For more than a year, Binance, the world’s largest crypto exchange, and founder Changpeng “CZ” Zhao, have been under scrutiny from U.S. regulators and law enforcement. In November, the company reached a deal with the Justice Department and two other federal agencies in which it agreed to pay a $4.3 billion fine and plead guilty to violating U.S. anti-money-laundering laws and economic sanctions. Zhao stepped down as CEO and also pleaded guilty to money-laundering violations. He will have to stay in the U.S. until his sentencing date. In a separate deal with prosecutors, the former Binance CEO agreed to pay a $50 million fine. The company’s former chief compliance officer agreed to pay a $1.5 million fine. As part of Binance’s deal, the company will have to accommodate two court-appointed monitors who will supervise the business and determine whether it’s complying with U.S. law.

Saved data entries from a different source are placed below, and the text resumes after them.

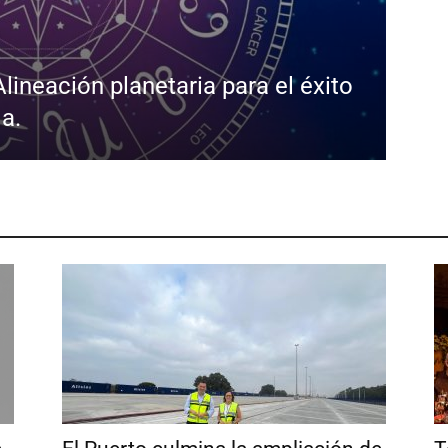
ineación planetaria para el éxito
da.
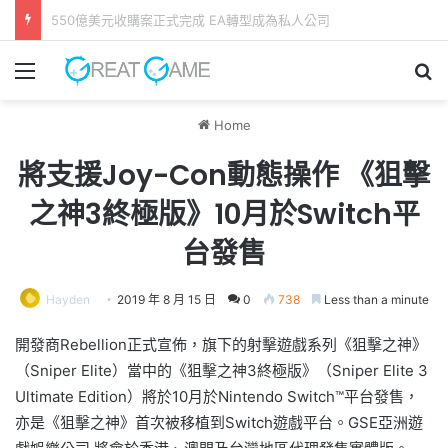
GAME FREAK全新作品《 轉世之獸 》 遊戲今日正式發售！
Menu
Se
Home
將支援Joy-Con動態操作 《狙擊
之神3終極版》10月於Switch平
台發售
Hayden
2019 年 8 月 15 日
0
738
Less than a minute
開發商Rebellion正式宣佈，旗下的射擊遊戲系列《狙擊之神》
（Sniper Elite）當中的《狙擊之神3終極版》（Sniper Elite 3
Ultimate Edition）將於10月於Nintendo Switch™平台發售，
亦是《狙擊之神》首次被移植到Switch遊戲平台。GSE亞洲遊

Changpeng Zhao, chief executive officer of Binance Holdings Ltd., center, exits federal court in Seattle, Washington, US, on Tuesday, Nov. 21, 2023. Zhao pleaded guilty to anti-money laundering violations and agreed to pay a $50 million fine Tuesday under a sweeping deal worked out with the Justice Department designed to keep the company operating. Photographer: Chloe Collyer/Bloomberg via Getty Images

The big boys’ Bitcoin ETFs

Spot Bitcoin ETFs already exist in Europe and Canada, but for years the SEC has remained firm in not approving one, citing the possibility of market manipulation as one reason to reject dozens of applications. (Cameron and Tyler Winklevoss, of Social Network fame, first tried in 2013.) Still, over the past several months, momentum has started to swing against the regulator as more TradFi firms file their own applications. While Grayscale, which runs the world’s biggest Bitcoin trust, has been battling the SEC in court to push for converting GBTC to a spot Bitcoin ETF, firms such as BlackRock and Fidelity have swooped in with applications of their own. After Grayscale’s court victory over the SEC, some analysts are predicting the first spot Bitcoin ETFs could be approved by early January, which could inject hundreds of billions of dollars of inflows to the crypto market.

Is Crypto Winter over?

Bitcoin started the year at just over $16,000. As 2023 draws to a close, the most popular cryptocurrency is up 157% year to date, trading at a 20-month high. Starting in mid-October, Bitcoin took off from the $26,000 range, where it had been stagnant for months, breaking the $40,000 level in December before some selloffs. (It’s still a ways off from its all-time high of about $69,000 in the fall of 2021.) Among the highlights that pushed Bitcoin up over the past few months were the election of a pro-crypto president in Argentina, court victories against the SEC by Grayscale and Ripple, and crypto-friendly comments from BlackRock CEO Larry Fink. Still, the most significant cause of Bitcoin’s recent upswing is speculation by investors that the SEC could soon approve a flurry of spot Bitcoin ETFs.